Estratto della fonte -

+ + + + + + +

I capelli spettinati, il futuro, i social: De Rossi, una storia a 360°

Dal principio. Inizia così. E finisce con il futuro, magari da allenatore.

In mezzo la carriera, il presente, i capelli spettinati, le maglie che non ha potuto scambiare per i 'no' ricevuti e il rapporto con i social.

Passano gli anni, il pensiero non cambia. Daniele De Rossi a 360 gradi, pochi filtri come al solito e tanta sostanza.

Il capitano della Roma si è raccontato ai microfoni del canale tematico giallorosso: la sua storia, Roma e la Roma.

Partendo dalla prima volta che ha varcato i cancelli di Trigoria: "Avevo 11 anni, ne sono passati 24. Sono cambiate tante cose per fortuna, è molto bella adesso.

Sono entrato da un altro cancello, dove entravano i bambini. Abbiamo preso il materiale d’allenamento, te lo danno e te lo lavi da solo. Mi ricordo la camminata all’indietro, guardavo tutti i campi in erba, le cose della Roma.

+ + + + + + +

Voci di dati
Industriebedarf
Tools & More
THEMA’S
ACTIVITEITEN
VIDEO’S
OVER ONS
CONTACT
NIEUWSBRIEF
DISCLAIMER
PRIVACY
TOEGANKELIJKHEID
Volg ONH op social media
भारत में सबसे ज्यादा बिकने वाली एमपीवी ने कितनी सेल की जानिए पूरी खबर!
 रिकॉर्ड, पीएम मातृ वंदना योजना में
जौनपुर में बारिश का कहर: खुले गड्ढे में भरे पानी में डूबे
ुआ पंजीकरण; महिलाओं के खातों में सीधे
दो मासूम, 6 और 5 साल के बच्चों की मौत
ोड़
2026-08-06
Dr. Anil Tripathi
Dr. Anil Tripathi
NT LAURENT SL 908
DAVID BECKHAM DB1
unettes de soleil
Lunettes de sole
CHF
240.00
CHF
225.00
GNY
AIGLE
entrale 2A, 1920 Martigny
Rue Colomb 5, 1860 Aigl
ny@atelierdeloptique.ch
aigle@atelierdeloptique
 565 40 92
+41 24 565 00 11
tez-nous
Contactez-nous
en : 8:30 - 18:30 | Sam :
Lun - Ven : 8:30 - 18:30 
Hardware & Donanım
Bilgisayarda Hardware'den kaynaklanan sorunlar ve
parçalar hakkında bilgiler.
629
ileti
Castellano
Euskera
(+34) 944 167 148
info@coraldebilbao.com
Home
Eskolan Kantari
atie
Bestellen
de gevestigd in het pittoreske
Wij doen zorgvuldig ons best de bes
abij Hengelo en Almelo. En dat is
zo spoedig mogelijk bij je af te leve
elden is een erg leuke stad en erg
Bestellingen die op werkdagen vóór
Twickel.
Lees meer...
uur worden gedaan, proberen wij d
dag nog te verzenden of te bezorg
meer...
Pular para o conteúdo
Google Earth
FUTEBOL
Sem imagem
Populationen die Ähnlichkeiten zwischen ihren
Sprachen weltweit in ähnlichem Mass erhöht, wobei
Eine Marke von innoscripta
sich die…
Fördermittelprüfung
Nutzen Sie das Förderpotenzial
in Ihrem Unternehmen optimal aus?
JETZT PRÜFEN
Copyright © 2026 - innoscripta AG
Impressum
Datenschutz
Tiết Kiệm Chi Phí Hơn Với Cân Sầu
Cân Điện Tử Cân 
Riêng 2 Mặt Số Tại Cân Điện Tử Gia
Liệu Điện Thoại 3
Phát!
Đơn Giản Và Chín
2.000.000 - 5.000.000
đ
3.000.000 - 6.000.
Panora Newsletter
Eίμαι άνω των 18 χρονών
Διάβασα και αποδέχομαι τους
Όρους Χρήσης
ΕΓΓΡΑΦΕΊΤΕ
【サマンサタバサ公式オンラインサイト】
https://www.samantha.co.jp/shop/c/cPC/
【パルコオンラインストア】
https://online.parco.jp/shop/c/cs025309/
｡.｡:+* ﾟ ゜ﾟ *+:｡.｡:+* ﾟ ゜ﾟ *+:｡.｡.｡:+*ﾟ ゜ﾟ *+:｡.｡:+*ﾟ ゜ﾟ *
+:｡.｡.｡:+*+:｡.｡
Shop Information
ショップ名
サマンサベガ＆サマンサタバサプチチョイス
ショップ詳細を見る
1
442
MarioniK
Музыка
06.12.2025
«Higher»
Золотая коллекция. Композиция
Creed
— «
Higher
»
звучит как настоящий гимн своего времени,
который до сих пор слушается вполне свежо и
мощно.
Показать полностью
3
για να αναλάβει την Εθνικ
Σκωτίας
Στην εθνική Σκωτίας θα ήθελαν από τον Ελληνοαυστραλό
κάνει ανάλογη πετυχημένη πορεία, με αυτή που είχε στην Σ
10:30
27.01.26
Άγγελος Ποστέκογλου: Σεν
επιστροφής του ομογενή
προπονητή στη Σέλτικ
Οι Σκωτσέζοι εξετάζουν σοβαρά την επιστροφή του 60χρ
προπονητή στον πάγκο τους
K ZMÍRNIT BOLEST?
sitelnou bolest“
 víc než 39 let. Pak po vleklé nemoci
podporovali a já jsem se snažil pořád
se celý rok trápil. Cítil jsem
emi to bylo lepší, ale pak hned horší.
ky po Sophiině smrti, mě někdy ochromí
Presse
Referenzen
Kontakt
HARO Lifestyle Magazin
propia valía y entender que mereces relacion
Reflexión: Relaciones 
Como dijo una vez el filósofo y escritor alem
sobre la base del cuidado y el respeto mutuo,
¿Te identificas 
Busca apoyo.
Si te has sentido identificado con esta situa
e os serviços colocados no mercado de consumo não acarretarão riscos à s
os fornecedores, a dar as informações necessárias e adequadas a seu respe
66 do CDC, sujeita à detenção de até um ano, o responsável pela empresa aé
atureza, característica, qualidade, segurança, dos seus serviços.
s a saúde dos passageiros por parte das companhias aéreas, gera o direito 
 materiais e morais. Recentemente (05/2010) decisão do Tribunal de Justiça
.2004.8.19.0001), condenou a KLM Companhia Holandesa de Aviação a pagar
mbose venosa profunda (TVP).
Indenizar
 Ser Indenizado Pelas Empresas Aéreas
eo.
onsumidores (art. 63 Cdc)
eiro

+ + + + + + +

Istruzioni -
a) Secondo l'articolo su De Rossi, quanti anni aveva quando ha varcato per la prima volta i cancelli di Trigoria?
b) Riproduci fedelmente il passo dell'articolo su De Rossi che comincia con "Passano gli anni, il" e si chiude con "cose della Roma.".
c) Prosegui l'articolo su De Rossi dopo l'ultima frase riportata.
Le voci provengono da una fonte diversa.

Soluzioni dell'esercizio -
a) Aveva 11 anni.

b)
Passano gli anni, il pensiero non cambia. Daniele De Rossi a 360 gradi, pochi filtri come al solito e tanta sostanza.

Il capitano della Roma si è raccontato ai microfoni del canale tematico giallorosso: la sua storia, Roma e la Roma.

Partendo dalla prima volta che ha varcato i cancelli di Trigoria: "Avevo 11 anni, ne sono passati 24. Sono cambiate tante cose per fortuna, è molto bella adesso.

Sono entrato da un altro cancello, dove entravano i bambini. Abbiamo preso il materiale d’allenamento, te lo danno e te lo lavi da solo. Mi ricordo la camminata all’indietro, guardavo tutti i campi in erba, le cose della Roma.

c)
Era estate, iniziavamo la preparazione. Ho rifatto le stesse cose per tanti giorni ma quello è stato uno dei giorni che ricorderò per sempre.

Quando ho detto “Farò questo lavoro”? Non subito, è un momento arrivato dopo, almeno per me. Adesso è un po’ cambiato, i ragazzi di 12-13 anni hanno il profilo social con il logo depositato e non so quanti milioni di follower.

Da noi non avevi la percezione che saresti potuto diventare un campione perché eri un bambino, avevi fatto delle cose buone prima, io all’Ostia Mare, ma come arrivi qui ti rendi conto che sono forti tutti come te, la competizione aumenta e non c’era quello sbocco mediatico che ti poteva far pensare “Mamma mia mi sa che sto diventando un calciatore“.


La sua Trigoria - "Io dormo nell’altra ala, sopra di voi. Fate parecchio rumore. Anche qui è cambiato tutto, c’era la cappella, una chiesetta dove chi voleva andava a messa, si celebrava qualche funzione. Credo di esserci entrato una volta in vita mia.

Anche qui è cambiato tantissimo. Abbiamo alternato allenatori che non facevano il ritiro come Spalletti, per gran parte anche Di Francesco l’anno scorso non ha fatto il ritiro. Le camere le vedevi poco e niente.

C’erano allenatori che se giocavi la domenica sera ti portavano in ritiro il sabato mattina, poi giocavi mercoledì e ti portavano in ritiro martedì mattina. Luis Enrique non ha mai fatto un ritiro in vita sua quando è stato qua.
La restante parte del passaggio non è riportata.